Way back when, the second Call of Duty doubled down on the visceral, immersive, traumatic opening of Saving Private Ryan and brought the slaughter of the Battle of Normandy to digital life. The key intent was to immerse the player in the world of WWII and get them to fully experience what it was like to fight in such a battle. Of course, it’s a given that no video game can ever capture the feeling of being in the midst of a battle, fighting for your life, no matter how hard it tries.

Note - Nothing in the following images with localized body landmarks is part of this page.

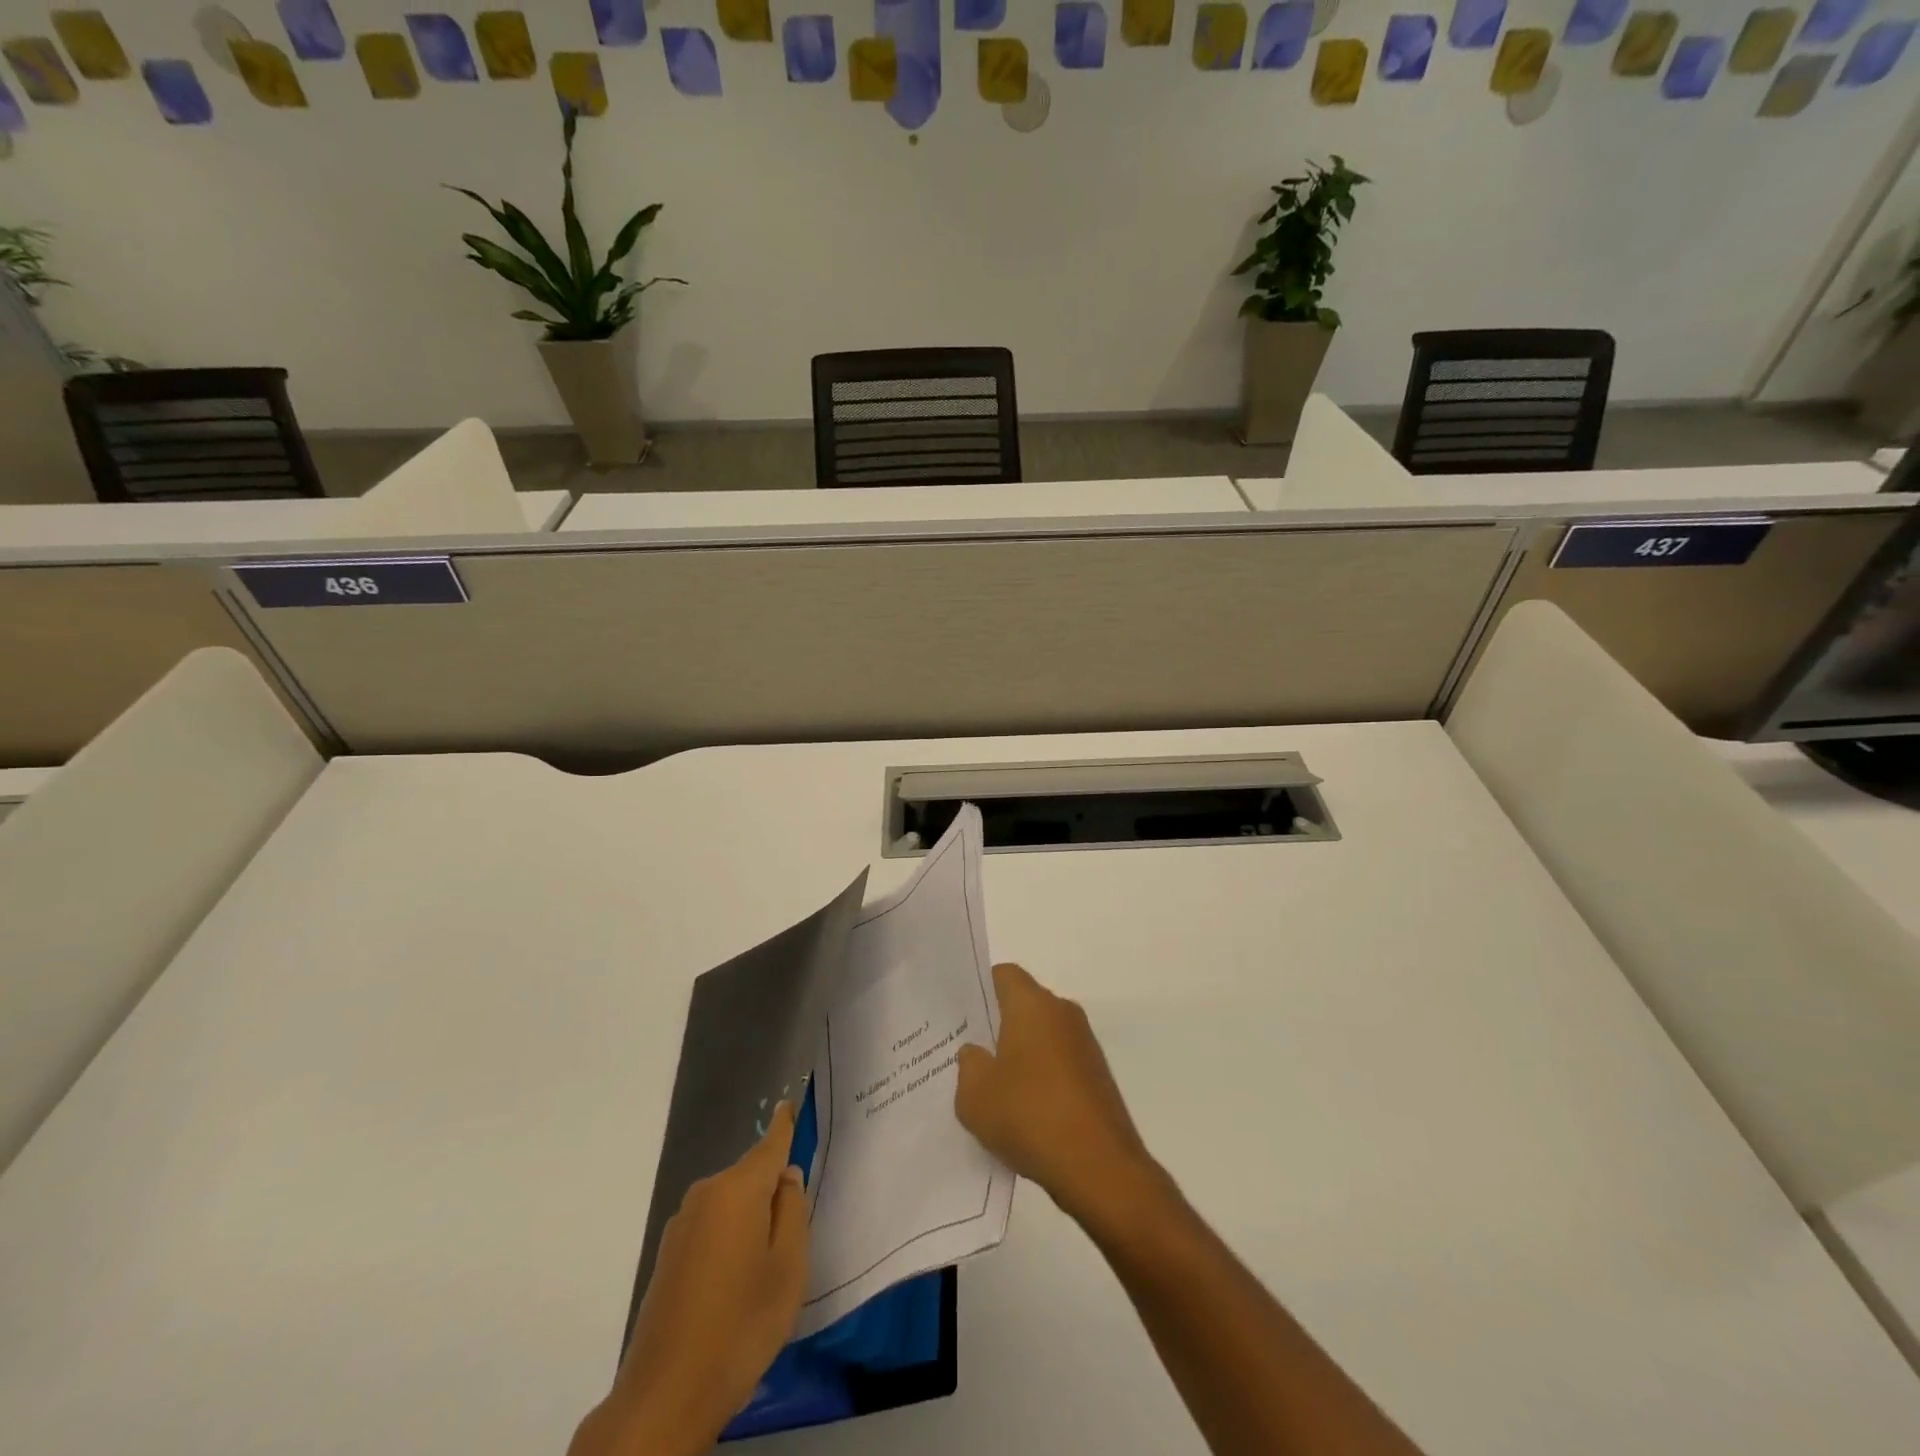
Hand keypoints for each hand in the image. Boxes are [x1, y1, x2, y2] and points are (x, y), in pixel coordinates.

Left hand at [570, 1102, 809, 1455]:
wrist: (665, 1396)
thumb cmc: (741, 1324)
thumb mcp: (788, 1267)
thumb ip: (792, 1212)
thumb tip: (785, 1178)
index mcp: (738, 1189)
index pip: (769, 1144)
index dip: (783, 1125)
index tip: (787, 1102)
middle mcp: (706, 1194)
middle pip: (750, 1176)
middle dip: (771, 1190)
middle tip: (795, 1234)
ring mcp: (682, 1225)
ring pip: (730, 1204)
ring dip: (750, 1220)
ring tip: (766, 1268)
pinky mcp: (668, 1256)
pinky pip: (711, 1228)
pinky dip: (729, 1240)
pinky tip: (736, 1284)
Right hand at [956, 963, 1158, 1227]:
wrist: (1100, 1167)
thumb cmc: (1030, 1117)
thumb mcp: (975, 1096)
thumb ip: (968, 1065)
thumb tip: (976, 1053)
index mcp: (1033, 1005)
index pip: (1003, 975)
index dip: (980, 989)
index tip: (960, 1014)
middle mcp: (1062, 1013)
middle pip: (1023, 1004)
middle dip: (997, 1025)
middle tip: (969, 1053)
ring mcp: (1085, 1044)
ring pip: (1042, 1035)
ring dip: (1020, 1054)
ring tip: (993, 1088)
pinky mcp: (1097, 1075)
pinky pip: (1059, 1062)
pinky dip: (1041, 1077)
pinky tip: (1024, 1111)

Flash forward to Battlefield 1, a technically brilliant game that dragged players back to WWI and forced them into skirmishes which involved all manner of brutal ways of dying. To the developers, DICE, credit, they certainly tried their hardest to reinforce the reality of war by implementing a single player campaign titled ‘War Stories’. These motifs were designed to inform players about the realities of WWI, and getting a mild history lesson of what went on at the time. On the multiplayer front, there was a mode called ‘Operations’, which allowed players to take on allied or enemy forces, and wage war in a recreation of a notable battle. These rounds were long, drawn out affairs, with a voiceover at the end explaining what the true outcome was in the battle. If the enemy won, when in fact it was the allied forces who triumphed, then the voice over would explain what would have happened if the enemy won.
It’s a nice, cute addition but, it’s an entirely forgettable one. Come the end of the round, most players are looking to see what their kill/death ratio is while they wait for the next round to begin. While I initially applauded the addition of actual history to the Battlefield series, I realised pretty quickly that it was flimsy set dressing that did little to hide the fact that it was the same game, just a different skin. There were times where I’d be sucked into the ‘just one more’ vortex, only to find myself looking bleary eyed at a screen at 2am thinking, what have I just done for the past five hours? All those stories about battles long past blended in to one, and I was left with the only logical conclusion – we won, they lost.
It’s worthwhile noting that narrative focused games like Valiant Hearts have made a concerted effort to educate and entertain equally. Valiant Hearts is a pitch perfect game that aims to inform about the struggles that people from around the world went through when it came to World War One. Years after having played it, I can easily recall the game explaining the value of a dry pair of socks, and how they helped soldiers be protected against ‘trench foot’. The game is littered with simple, useful historical facts that are memorable in the way they inform players of what war was like, rather than attempting to digitally recreate the violent battles of war.
Video games are, right now, at a cross roads. The argument about them being art has long dissipated. It’s undeniable that games can be works of art, especially when games like Journey, Monument Valley, and Celeste exist. But, for those games that don’t ever aim to be a work of art, how do they manage to break the mould and elevate themselves above being a milquetoast affair that is no different than what has come before? For the shooter genre, it’s no longer enough to simply have a character mow down faceless goons, they need to provide context for the wanton murder that the player is engaging in.
For Wolfenstein, the anti-Nazi narrative was given a modern spin with The New Order, and in turn, the ‘hero’ William J. Blazkowicz became a fully realised resistance fighter. The violence was as gory as ever, and the thrill of executing Nazi’s was, well, thrilling. For Grand Theft Auto V, the idea of capitalism was writ-large in an acidic satire of modern America. Some may argue that the game is not smart enough to grapple with the themes it’s intending to explore, especially given the fact that it still offers up everything that the player base it’s satirising wants to eat up. Regardless of how you feel about the game, it’s clear that Rockstar at least tried to add some kind of context to the fictional world of Los Santos.
In turn, with Red Dead Redemption 2, they’ve attempted to infuse the world with as much historical significance as possible. So, while your horses testicles will shrink in the cold, you’re also likely to stumble upon a group of parading KKK members, all dressed up in their white garb and marching through the forest with burning crosses and torches. Now, in a bid to ridicule this caustic group, Rockstar have opted to show the KKK members trip, and set themselves on fire. It’s slapstick comedy only once removed from the absurd eye hole comedy that Quentin Tarantino applied to the KKK in Django Unchained.
While it appears easy enough to ridicule a horrific, racist group that changed America now, the harsh reality is that the KKK were no small joke back in the 1890’s. Under those white cloaks were people of influence – politicians, people of power. The truth is, the KKK still exists, and it’s still a weapon of influence in America alongside the spectre of Nazi’s under the banner of the ‘alt-right’.
Stumbling upon a group of KKK members in the dark is startling. As a player, you simply don’t expect that a game would present such a thing. However, as occurred with Mafia III, racism is something that demands to be explored within video games. Mafia III explores racism through the viewpoint of a black character in America, and in turn, the impact of racism was partially realised by the player. Red Dead Redemption 2 presents a world that would have had slavery and lynching’s, and instead presents the cause of this hatred as a joke.